Set of tasks —
a) Using the court ruling on leave to appeal, explain in one to three sentences why the judge says it could be argued that there was "substantial compliance" with the time limits.
b) Continue the court ruling on leave to appeal, starting right after its last sentence.

Provided text —

IN THE COURT OF APPEAL, FIJI
ON APPEAL FROM THE HIGH COURT


CIVIL APPEAL NO. ABU 119 of 2019
High Court No. HBC 9 of 2018


BETWEEN:


MEHMOOD KHAN
Appellant



AND


PAULIASI RATU

Respondent


Coram : Almeida Guneratne, JA


Counsel : Mr N Padarath for the Appellant
Ms J Singh for the Respondent


Date of Hearing : 15 May, 2020
Date of Ruling : 29 May, 2020


RULING


[1] This is an application for leave to appeal against the judgment of the High Court of Lautoka dated 24 September, 2019.

[2] It is common ground that the Notice and Grounds of Appeal against the said Judgment were filed within time but served one day after the time they were required to be served on the Respondent.

[3] Thus, I feel no constraint in saying that the Appellant has failed to adhere to strict compliance with the time limits requisite in law though it could be argued that there was “substantial compliance” taken together with the fact that there is no material on record to show that any prejudice had been caused to the Respondent in that wake.


[4] Be that as it may, the established precedents which I have perused (some of which have been my own Rulings since the year 2014 sitting as a Single Judge of this Court) have entrenched that, the decisive criterion in granting leave to appeal is as to whether there is a “prospect of success in appeal if leave is granted” or whether there is an “arguable case” in seeking leave to appeal in an appellant’s quest to appeal.

Supplied information —
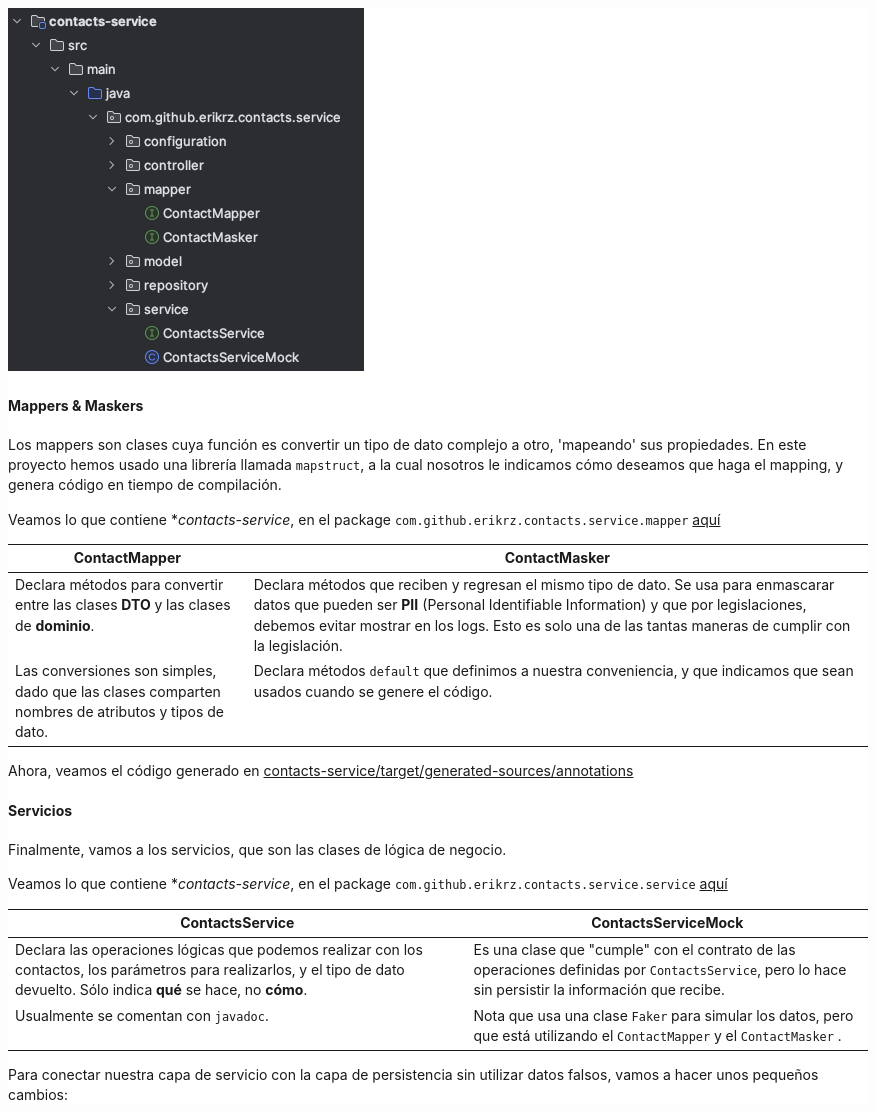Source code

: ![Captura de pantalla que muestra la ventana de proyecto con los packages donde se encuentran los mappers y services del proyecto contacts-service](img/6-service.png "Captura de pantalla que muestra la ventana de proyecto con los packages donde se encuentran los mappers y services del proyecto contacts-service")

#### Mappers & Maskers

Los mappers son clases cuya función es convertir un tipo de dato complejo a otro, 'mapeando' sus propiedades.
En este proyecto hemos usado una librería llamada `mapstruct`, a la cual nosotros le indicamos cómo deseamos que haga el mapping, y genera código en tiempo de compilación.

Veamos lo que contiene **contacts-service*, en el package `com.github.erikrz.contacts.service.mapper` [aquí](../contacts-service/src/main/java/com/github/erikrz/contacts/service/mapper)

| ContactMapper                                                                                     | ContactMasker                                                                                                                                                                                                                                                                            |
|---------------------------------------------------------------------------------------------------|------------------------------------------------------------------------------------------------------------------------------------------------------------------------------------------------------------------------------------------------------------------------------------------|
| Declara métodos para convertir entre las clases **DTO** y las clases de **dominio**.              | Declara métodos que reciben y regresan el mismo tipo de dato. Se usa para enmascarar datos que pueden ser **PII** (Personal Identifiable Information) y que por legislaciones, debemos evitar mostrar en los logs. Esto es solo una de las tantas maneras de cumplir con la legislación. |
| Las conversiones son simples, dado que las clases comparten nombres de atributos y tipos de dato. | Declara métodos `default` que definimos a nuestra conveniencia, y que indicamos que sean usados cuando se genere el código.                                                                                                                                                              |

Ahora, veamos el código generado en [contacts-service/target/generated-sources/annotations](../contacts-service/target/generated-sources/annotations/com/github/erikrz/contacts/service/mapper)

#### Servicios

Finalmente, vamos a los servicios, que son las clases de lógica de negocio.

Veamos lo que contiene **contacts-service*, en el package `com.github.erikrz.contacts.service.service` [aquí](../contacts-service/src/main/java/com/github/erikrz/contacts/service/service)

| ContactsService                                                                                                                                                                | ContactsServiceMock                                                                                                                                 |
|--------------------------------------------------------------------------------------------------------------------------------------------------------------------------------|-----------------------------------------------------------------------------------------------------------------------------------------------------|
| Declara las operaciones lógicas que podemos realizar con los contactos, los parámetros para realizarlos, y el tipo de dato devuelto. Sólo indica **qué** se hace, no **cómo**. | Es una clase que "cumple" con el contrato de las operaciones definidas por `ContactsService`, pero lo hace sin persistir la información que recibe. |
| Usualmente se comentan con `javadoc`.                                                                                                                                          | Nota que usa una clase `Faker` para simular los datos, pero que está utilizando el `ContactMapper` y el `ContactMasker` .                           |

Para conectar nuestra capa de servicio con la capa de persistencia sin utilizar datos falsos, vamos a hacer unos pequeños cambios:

Answers per task —
a) The Notice and Grounds of Appeal were filed within time and were served on the Respondent only one day late. Nothing on record shows that the late service caused the Respondent any prejudice.

b)
[5] In the course of oral submissions made before me, being in a quandary as to what test to adopt in granting leave to appeal Mr Padarath for the Appellant eloquently submitted that, while he concedes that there are two schools of Judicial thought, the via media to be struck lies in between thereby suggesting that, as a Single Judge of this Court I need only to see whether there is a “reasonable chance of success in the appeal” thus striking a chord with the criterion of an “arguable case”.


[6] In my own mind, as I indicated to Counsel (both the Appellant and the Respondent) any case is arguable, otherwise there is no necessity for opposing parties to even appear. That is why, in so many of my Rulings I have opted for that second school of Judicial thought regarding the criterion of “an arguable case” to grant leave to appeal.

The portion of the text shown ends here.